----- The input -----
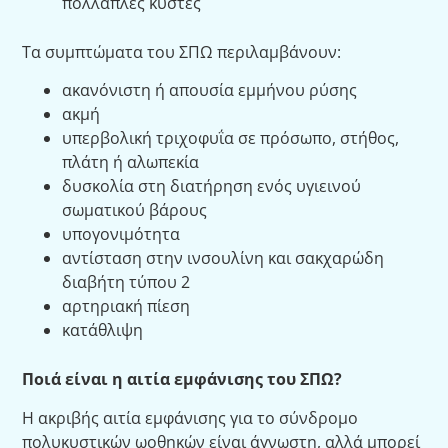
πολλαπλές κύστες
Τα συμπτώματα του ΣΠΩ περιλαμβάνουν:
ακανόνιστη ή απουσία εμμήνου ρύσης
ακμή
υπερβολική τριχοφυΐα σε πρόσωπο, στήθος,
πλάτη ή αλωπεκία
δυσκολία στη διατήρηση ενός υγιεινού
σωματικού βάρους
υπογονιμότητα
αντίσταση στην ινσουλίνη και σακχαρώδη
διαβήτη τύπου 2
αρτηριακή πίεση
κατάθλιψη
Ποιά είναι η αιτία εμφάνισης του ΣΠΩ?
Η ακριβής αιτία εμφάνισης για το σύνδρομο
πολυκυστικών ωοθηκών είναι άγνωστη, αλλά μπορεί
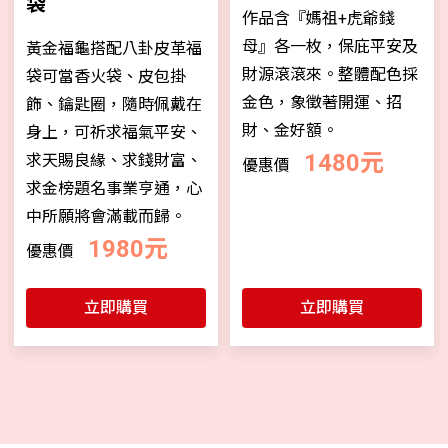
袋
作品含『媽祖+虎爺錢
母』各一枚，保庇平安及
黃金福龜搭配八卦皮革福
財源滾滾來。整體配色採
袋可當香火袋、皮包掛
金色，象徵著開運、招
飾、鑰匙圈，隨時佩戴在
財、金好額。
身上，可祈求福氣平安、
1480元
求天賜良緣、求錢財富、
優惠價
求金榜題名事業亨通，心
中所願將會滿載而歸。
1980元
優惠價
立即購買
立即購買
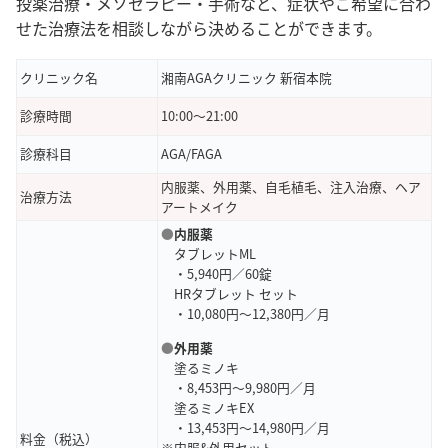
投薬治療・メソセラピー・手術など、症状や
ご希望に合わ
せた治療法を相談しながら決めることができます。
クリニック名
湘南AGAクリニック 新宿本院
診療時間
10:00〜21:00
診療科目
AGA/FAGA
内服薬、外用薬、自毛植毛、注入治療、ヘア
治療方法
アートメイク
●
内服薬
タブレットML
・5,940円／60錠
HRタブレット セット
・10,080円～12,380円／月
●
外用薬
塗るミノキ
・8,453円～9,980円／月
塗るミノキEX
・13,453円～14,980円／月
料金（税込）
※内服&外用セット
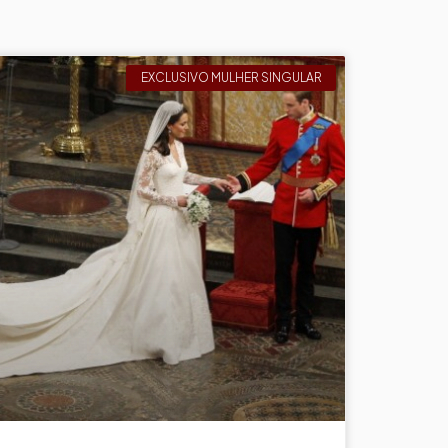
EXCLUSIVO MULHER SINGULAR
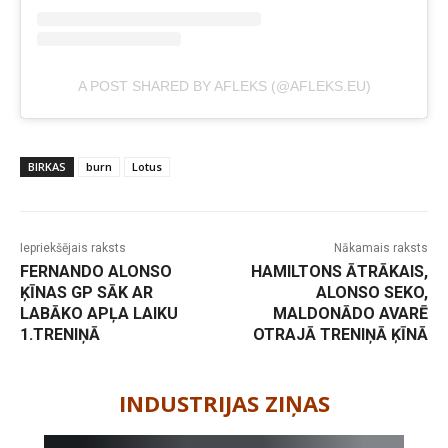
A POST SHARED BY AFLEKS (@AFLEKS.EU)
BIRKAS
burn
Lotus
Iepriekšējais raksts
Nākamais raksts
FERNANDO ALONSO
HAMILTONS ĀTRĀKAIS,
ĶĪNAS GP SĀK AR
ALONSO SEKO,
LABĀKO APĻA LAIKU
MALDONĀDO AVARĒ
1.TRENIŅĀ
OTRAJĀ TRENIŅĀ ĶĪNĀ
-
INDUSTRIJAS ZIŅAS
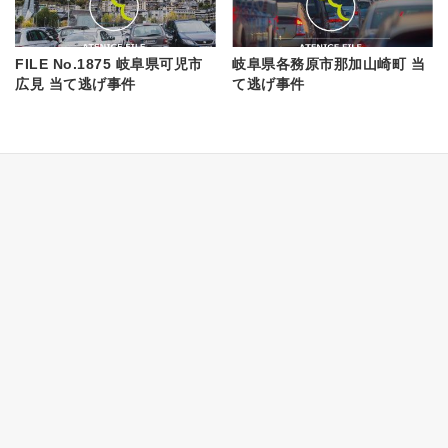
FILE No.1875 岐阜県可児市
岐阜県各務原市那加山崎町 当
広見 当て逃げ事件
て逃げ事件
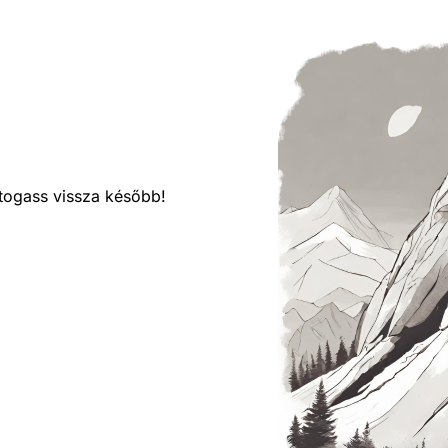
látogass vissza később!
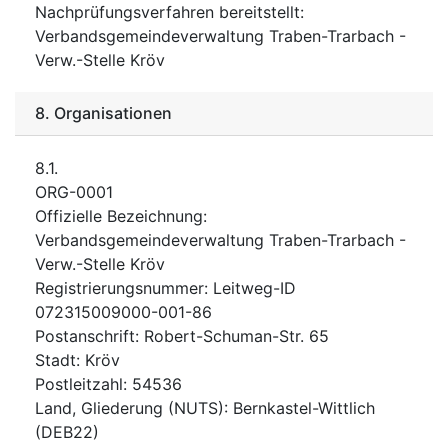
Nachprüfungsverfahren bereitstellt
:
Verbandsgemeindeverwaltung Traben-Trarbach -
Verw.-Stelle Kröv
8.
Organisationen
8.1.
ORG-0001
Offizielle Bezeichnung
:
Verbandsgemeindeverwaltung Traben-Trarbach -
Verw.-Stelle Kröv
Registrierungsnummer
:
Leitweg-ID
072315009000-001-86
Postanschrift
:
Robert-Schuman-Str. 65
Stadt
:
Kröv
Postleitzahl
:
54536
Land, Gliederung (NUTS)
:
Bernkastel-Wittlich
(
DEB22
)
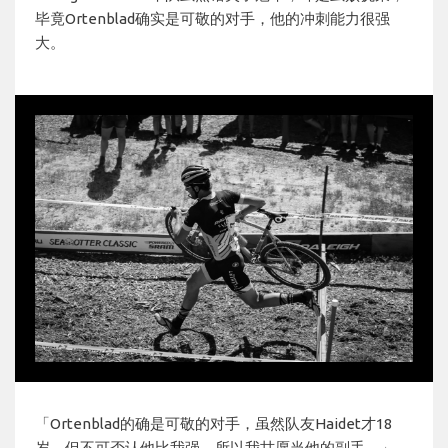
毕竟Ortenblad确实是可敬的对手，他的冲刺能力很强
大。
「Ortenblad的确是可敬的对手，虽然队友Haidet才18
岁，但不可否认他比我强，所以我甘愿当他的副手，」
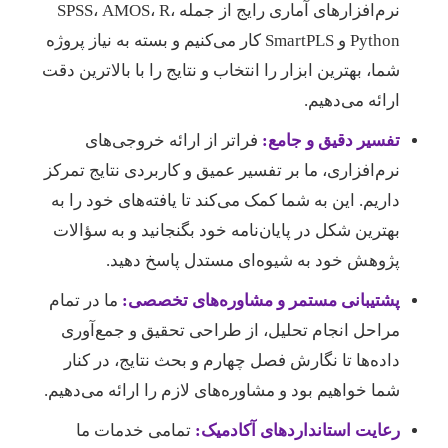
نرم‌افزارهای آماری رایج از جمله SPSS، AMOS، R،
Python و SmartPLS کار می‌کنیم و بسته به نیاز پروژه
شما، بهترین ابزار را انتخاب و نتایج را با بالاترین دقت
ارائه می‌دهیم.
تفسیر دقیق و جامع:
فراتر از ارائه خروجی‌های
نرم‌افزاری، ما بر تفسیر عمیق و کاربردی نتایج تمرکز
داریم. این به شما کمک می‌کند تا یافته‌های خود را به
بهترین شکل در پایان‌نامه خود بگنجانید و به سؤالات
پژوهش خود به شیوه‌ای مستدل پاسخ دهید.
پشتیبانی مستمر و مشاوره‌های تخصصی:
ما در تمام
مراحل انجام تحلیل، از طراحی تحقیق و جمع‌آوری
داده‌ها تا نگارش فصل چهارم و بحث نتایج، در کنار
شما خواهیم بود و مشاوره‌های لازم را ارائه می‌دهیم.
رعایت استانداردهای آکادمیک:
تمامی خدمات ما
-----
▶ [What you should do] Pull every line with "بهترین" from the records.

▶ [Exercise answer]
شما، بهترین ابزار را انتخاب و نتایج را با بالاترین دقت
بهترین شکل در پایان‌نامه خود بگنجانید و به سؤالات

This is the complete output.